Die Serie zum 175. Jubiläum des Clementine Kinderhospitals in diesem Jahr wird fortgesetzt mit einem Beitrag über Carl Stiebel, der in der Nachfolge seines Großvaters Salomon Friedrich Stiebel und seines Vaters Fritz Stiebel seit 1902 der Administration des Dr. Christ’schen Kinderhospitals und Entbindungshauses angehörte. Anders als seine beiden direkten Vorgänger aus der Familie war der dritte (und letzte) Stiebel kein Arzt, sondern ein welterfahrener Kaufmann – und damit genau der Richtige, um die Dr. Christ’sche Stiftung durch die Krisenzeiten im und nach dem Ersten Weltkrieg zu führen, als die Einnahmen aus Spenden und Zinsen sanken, die Betriebskosten aber stiegen. Ohne seinen Einsatz hätte das Dr. Christ’sche Kinderhospital die Hyperinflation 1923 nicht überstanden.
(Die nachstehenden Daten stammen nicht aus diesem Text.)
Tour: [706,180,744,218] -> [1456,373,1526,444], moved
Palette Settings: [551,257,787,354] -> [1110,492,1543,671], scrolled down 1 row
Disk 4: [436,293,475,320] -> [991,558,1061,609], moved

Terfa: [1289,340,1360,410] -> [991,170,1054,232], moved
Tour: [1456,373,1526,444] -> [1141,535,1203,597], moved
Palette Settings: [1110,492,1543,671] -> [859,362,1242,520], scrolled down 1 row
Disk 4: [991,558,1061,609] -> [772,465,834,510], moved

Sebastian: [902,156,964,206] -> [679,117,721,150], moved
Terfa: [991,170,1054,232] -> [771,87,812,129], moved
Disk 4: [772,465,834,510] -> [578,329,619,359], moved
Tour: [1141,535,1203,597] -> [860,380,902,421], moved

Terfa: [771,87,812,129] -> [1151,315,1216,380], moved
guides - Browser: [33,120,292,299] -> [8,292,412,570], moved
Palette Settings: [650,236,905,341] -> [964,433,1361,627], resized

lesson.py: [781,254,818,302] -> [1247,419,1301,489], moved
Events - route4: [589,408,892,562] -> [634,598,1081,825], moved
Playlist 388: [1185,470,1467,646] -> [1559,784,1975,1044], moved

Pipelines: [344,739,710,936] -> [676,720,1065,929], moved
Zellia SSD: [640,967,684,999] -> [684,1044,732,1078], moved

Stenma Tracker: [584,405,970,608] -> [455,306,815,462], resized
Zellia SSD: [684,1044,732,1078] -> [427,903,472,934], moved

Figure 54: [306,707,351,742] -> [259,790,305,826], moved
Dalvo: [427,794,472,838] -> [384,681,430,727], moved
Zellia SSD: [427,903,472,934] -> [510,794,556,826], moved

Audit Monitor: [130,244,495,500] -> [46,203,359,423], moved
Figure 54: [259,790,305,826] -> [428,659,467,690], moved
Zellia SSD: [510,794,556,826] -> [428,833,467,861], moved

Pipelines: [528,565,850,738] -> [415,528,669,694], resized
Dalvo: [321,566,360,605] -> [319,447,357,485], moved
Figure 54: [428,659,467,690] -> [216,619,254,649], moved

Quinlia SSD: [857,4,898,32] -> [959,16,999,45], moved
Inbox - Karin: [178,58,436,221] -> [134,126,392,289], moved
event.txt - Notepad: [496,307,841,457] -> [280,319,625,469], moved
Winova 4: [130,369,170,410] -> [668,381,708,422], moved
An dieser Stelle hätte ich, wie in vorangegangenen Jahren, Ihnen gerne einen goldenen Oktober gewünscht. Angesichts der derzeitigen Lage fällt mir das schwer. Aber warum eigentlich nicht?
Nutzen Sie die schönen Herbsttage! Sammeln Sie noch ein paar Farben und Sonnenstrahlen für den Winter. Wie Frederick, die kluge Maus, die Sie sicher aus dem Bilderbuch kennen, wenn Sie Kinder oder auch schon Enkelkinder haben.
Beste Grüße und Wünsche – und bleiben Sie gesund!
Ihre Sabine Hock
Chefredakteurin des Frankfurter Personenlexikons
P. S. Die nächste Artikellieferung erscheint am 10. November 2020.